Even more crucial to breaking the “curse” than the introduction of democracy, however, is ending corruption in developing countries. The resource curse has proliferated largely because rent-seeking governments allow it to. Governments capable of controlling access to resources (oil, a nationalized and thus government-managed industry in many countries, again comes to mind) can “skim” resource wealth off the top, as Easterly’s Nigeria example so aptly demonstrates. This allows corrupt politicians to supplement not only their personal wealth, but also that of their militaries. This, in turn, can help entrench brutal regimes and keep the population from advocating for itself (Saddam’s oil-funded regime, aggressive both within Iraq and internationally, furnishes a pertinent example).
Oil-rich states often find themselves at higher risk of autocracy
Clearly, corruption combined with resource wealth furnishes a host of political and economic ills. With this in mind, how can citizens and policymakers work to reduce political corruption in resource-rich countries? In Poor Economics, Banerjee writes that, while many economists believe corrupt states to be economic lost causes, citizens can do a great deal to counter corruption in small ways and work towards creating a culture of openness.
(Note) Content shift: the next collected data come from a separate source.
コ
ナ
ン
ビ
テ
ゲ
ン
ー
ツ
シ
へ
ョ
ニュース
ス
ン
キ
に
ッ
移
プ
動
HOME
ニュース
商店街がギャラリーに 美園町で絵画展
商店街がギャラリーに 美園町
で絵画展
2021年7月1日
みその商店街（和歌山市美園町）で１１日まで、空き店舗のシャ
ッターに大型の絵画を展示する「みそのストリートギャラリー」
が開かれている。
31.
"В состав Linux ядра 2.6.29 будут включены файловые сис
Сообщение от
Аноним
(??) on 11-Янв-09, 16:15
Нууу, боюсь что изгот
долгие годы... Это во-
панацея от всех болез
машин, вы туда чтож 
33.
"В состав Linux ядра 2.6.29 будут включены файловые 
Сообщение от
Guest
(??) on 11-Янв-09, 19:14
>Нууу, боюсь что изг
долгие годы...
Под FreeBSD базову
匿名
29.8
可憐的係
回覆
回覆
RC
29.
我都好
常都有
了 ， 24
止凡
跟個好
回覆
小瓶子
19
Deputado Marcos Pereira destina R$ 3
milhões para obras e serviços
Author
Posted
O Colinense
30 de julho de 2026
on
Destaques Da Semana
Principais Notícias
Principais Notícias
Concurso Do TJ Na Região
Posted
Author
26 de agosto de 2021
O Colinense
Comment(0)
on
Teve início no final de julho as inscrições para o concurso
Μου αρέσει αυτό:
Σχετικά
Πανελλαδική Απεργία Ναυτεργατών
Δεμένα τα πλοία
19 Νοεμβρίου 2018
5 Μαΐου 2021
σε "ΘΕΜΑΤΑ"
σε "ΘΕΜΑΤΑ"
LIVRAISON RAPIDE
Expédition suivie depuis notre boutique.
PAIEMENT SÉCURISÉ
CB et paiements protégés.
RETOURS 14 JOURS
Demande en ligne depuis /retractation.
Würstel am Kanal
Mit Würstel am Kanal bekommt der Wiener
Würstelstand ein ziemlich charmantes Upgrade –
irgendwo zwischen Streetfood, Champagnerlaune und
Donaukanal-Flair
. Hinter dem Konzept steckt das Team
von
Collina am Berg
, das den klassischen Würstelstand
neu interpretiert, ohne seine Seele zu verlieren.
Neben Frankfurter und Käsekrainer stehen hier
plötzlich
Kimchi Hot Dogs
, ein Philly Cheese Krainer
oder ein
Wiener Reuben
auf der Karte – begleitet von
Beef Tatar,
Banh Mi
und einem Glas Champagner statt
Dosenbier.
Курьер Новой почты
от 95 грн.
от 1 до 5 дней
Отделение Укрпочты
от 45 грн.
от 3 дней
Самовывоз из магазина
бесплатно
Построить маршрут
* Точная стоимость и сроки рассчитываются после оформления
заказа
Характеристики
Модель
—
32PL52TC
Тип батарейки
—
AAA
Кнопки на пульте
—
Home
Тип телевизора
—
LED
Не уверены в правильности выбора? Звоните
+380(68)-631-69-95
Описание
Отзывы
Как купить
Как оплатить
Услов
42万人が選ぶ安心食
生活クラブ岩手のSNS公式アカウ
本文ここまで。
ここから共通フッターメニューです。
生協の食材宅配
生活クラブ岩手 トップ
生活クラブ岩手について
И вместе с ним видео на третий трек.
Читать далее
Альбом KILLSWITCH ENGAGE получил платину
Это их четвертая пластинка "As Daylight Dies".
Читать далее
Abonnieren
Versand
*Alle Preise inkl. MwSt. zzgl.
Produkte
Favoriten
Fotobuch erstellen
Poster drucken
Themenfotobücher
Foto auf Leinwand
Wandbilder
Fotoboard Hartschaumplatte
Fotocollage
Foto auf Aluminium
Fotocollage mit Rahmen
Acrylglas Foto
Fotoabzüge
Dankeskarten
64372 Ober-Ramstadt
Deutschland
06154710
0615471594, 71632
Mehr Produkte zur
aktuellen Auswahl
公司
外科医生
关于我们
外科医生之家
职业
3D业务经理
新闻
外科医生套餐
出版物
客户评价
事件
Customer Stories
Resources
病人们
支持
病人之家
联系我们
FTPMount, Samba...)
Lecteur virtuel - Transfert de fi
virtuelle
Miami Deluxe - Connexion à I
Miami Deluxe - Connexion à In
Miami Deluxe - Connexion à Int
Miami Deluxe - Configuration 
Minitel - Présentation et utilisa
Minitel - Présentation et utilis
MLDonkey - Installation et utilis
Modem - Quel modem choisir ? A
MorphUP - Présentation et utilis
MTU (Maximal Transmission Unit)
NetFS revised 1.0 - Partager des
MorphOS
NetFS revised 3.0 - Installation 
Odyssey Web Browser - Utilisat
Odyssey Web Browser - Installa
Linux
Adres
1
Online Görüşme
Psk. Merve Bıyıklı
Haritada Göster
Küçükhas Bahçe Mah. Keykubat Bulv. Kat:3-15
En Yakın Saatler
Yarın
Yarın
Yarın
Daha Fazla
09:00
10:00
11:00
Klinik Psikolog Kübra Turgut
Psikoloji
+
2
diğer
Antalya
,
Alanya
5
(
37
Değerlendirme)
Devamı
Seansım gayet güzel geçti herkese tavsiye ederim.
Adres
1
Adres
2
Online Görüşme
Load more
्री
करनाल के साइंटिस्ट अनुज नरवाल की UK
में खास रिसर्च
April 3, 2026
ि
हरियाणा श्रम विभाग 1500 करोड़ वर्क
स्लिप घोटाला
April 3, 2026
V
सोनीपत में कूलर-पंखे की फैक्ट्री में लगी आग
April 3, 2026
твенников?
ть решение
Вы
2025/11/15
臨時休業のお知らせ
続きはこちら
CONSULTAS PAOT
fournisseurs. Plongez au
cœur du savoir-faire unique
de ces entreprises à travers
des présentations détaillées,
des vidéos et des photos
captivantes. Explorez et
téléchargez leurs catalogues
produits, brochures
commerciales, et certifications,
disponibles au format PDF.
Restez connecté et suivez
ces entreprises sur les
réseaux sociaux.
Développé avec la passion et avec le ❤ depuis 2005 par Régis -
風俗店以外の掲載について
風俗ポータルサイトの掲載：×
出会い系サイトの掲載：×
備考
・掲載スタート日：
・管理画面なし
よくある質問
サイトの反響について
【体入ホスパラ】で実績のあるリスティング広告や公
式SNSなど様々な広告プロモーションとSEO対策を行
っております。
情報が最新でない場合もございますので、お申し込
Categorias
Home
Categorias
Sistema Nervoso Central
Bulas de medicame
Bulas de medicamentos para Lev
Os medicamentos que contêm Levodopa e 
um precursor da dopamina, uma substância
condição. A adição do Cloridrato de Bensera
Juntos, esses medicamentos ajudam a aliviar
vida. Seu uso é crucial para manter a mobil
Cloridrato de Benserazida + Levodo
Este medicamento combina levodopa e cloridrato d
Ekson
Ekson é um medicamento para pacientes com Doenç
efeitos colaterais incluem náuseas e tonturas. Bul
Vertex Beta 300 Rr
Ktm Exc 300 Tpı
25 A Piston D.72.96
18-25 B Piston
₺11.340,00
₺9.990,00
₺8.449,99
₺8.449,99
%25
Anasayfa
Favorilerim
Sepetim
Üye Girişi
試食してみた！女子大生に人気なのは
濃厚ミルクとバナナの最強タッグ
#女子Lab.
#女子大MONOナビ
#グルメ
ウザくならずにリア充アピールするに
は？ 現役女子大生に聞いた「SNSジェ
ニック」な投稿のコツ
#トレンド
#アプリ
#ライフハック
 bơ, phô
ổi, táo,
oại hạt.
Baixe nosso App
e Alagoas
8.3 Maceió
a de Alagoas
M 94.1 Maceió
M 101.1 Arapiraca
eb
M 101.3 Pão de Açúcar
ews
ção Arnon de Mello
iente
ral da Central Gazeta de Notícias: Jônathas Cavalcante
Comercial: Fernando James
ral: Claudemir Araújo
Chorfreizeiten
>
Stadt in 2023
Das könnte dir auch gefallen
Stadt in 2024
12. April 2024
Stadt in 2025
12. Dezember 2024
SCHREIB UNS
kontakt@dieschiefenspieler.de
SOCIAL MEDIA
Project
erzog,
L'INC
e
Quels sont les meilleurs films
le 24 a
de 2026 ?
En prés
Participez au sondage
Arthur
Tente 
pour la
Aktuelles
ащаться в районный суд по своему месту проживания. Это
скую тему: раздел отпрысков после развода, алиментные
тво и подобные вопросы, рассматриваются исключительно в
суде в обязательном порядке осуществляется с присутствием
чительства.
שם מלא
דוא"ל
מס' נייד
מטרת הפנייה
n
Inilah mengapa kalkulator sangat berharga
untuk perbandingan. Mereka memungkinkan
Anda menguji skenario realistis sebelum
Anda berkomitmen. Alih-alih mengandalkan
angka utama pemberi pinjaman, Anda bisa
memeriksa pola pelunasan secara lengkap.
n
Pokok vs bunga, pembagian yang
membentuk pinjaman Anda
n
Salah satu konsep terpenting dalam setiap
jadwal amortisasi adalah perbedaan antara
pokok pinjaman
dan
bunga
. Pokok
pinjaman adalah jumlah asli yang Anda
He argues that once corrupt officials know they are being monitored, they become much less likely to steal funds. One social experiment, for example, found that Ugandan schools only received 13 percent of the funding they had been granted due to officials’ pilfering along the supply chain. Once the researchers who had carried out this experiment published their results, the schools began receiving 80 percent of their allocated funding (430). Naturally, this is not to say that local anti-corruption interventions will solve all elements of the resource curse; deeply-entrenched state corruption would likely prove much more difficult to prevent than localized corruption. Even so, Banerjee’s example demonstrates that local interventions can do a great deal to “root out” the corruption that has allowed the resource curse to proliferate. As Sachs might argue, donor countries can assist developing countries in this effort by providing aid to states with an established track record of anti-corruption policies.
Outwardly, it would seem as though the world has moved past the colonial era; states have embraced self-determination and independent governance, and strong norms against colonial rule have proliferated after the Second World War. Even so, resource-rich countries in the Global South remain mired in poverty. Formerly stalked by colonial powers for their natural resources, these states continue to suffer under a new type of resource curse — this one brought on largely by corruption. Only by rooting out this corruption — an effort with which donor countries can assist developing countries — can resource-rich economies embrace full development and shirk the curse once and for all.